Reproduce verbatim everything from the first of the lines down to the line containing "v(-0.4, 127.93) *", including both of those lines.
** Start of Raw data **
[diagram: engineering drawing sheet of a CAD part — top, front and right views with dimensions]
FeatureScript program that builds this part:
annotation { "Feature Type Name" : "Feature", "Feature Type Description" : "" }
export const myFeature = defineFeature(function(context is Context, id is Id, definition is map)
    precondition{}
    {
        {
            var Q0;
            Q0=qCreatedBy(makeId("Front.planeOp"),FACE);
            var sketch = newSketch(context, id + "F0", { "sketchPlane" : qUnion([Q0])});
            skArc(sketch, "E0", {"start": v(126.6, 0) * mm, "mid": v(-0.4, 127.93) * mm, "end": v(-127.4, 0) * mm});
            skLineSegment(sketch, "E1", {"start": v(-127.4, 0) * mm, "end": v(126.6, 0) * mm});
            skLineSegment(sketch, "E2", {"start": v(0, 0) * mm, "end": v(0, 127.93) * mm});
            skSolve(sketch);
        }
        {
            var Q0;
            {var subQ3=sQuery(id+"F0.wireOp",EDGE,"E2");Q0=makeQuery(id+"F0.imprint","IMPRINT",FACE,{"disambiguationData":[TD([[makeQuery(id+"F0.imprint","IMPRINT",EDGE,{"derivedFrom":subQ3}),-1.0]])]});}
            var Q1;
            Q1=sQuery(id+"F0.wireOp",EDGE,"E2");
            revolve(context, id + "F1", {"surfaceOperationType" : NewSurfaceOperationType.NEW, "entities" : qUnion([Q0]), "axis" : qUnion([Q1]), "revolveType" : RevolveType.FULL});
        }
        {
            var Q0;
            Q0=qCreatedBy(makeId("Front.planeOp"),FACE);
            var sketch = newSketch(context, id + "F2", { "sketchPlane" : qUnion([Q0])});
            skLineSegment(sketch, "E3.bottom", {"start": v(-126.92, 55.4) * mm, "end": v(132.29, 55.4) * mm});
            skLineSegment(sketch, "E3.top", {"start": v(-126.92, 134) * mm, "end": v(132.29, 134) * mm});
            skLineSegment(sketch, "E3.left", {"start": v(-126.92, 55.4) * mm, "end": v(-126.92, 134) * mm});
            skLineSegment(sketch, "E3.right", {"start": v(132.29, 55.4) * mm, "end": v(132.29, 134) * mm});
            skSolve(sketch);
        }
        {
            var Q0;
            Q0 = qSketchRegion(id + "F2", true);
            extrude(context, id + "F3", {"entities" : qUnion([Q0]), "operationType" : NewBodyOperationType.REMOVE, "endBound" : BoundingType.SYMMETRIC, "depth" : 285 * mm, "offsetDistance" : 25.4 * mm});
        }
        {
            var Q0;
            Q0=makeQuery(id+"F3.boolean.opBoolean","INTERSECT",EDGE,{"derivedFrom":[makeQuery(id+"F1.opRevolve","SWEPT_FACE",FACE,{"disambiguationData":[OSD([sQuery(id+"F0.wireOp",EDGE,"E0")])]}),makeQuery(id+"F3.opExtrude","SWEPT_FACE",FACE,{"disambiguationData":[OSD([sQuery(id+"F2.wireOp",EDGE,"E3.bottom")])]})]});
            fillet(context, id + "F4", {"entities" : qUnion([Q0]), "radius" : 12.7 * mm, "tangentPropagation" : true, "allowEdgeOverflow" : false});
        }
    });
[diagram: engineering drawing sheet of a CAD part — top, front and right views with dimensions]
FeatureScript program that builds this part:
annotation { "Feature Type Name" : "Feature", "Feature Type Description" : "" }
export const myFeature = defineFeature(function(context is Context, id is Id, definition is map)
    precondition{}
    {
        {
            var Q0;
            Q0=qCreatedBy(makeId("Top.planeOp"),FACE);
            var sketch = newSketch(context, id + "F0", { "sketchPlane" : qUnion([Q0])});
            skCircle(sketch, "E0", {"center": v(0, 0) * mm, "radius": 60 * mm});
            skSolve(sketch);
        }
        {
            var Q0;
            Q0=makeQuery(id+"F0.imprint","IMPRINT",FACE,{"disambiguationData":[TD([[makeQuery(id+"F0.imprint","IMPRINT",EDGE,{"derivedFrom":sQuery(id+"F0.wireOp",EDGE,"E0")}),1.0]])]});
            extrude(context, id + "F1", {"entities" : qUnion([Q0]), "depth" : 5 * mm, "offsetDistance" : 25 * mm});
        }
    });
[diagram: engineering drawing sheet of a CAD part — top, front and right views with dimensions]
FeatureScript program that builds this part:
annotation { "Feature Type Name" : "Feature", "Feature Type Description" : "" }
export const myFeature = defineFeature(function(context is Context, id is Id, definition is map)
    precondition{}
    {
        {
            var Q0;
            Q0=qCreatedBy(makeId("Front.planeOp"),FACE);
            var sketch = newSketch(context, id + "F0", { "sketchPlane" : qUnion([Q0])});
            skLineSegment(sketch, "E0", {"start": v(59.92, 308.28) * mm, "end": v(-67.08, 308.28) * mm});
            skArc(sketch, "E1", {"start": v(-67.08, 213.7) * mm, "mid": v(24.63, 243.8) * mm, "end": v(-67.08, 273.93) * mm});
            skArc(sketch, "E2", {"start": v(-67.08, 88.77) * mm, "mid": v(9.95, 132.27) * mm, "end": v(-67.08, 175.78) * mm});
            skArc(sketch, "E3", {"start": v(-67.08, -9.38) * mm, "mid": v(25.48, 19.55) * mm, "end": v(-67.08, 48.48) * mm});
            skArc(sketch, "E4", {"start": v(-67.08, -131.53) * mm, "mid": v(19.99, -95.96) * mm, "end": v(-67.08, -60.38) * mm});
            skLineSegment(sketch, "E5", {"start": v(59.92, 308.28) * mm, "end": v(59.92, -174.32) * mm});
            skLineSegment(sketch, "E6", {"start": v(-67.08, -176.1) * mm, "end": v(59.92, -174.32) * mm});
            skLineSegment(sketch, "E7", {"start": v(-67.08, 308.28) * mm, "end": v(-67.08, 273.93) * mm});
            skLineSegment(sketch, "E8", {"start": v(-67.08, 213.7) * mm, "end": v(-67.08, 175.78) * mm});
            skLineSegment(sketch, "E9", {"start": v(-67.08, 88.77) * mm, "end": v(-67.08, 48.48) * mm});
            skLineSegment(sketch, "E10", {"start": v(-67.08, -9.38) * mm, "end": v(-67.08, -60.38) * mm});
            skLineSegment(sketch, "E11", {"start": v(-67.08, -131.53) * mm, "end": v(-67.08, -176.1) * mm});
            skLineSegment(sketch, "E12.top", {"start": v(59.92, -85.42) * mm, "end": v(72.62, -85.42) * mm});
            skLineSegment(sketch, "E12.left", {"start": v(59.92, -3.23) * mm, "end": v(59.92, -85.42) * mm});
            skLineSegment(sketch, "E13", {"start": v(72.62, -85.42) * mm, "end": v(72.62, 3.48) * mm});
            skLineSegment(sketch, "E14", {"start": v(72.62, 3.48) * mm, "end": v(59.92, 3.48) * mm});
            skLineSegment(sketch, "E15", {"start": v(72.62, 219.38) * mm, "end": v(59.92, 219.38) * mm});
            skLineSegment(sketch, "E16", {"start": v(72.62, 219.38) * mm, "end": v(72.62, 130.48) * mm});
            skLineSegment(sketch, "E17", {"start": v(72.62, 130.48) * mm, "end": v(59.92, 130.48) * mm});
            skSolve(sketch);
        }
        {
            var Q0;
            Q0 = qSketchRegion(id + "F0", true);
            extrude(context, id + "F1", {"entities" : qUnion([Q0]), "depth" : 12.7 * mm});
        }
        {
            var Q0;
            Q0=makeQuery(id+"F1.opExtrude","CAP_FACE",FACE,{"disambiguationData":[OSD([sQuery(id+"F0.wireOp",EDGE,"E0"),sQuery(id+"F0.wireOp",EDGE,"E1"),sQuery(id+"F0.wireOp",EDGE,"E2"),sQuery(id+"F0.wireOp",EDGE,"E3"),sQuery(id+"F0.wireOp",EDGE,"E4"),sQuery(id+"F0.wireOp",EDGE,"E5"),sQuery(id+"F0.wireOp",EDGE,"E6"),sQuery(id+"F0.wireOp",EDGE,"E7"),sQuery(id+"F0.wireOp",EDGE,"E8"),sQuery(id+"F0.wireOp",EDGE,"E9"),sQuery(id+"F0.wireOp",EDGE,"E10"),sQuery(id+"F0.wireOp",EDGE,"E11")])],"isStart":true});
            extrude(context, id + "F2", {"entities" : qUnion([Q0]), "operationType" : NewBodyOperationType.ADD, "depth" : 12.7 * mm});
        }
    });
** End of Raw data **
Response to the exercise |
[diagram: engineering drawing sheet of a CAD part — top, front and right views with dimensions]
FeatureScript program that builds this part:
annotation { "Feature Type Name" : "Feature", "Feature Type Description" : "" }
export const myFeature = defineFeature(function(context is Context, id is Id, definition is map)
    precondition{}
    {
        {
            var Q0;
            Q0=qCreatedBy(makeId("Front.planeOp"),FACE);
            var sketch = newSketch(context, id + "F0", { "sketchPlane" : qUnion([Q0])});
            skArc(sketch, "E0", {"start": v(126.6, 0) * mm, "mid": v(-0.4, 127.93) * mm, "end": v(-127.4, 0) * mm});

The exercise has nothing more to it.